**DIRECTIONS FOR THIS TASK**
Count the lines in the records that contain the string "Pack" and reply with only that number.
- - -
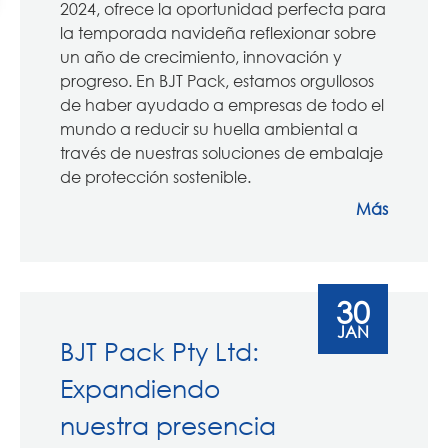
2024, ofrece la oportunidad perfecta para
la temporada navideña reflexionar sobre
un año de crecimiento, innovación y
progreso. En BJT Pack, estamos orgullosos
de haber ayudado a empresas de todo el
mundo a reducir su huella ambiental a
través de nuestras soluciones de embalaje
de protección sostenible.
Más
30
JAN
BJT Pack Pty Ltd:
Expandiendo
nuestra presencia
- - -
**EXERCISE RESULT**
2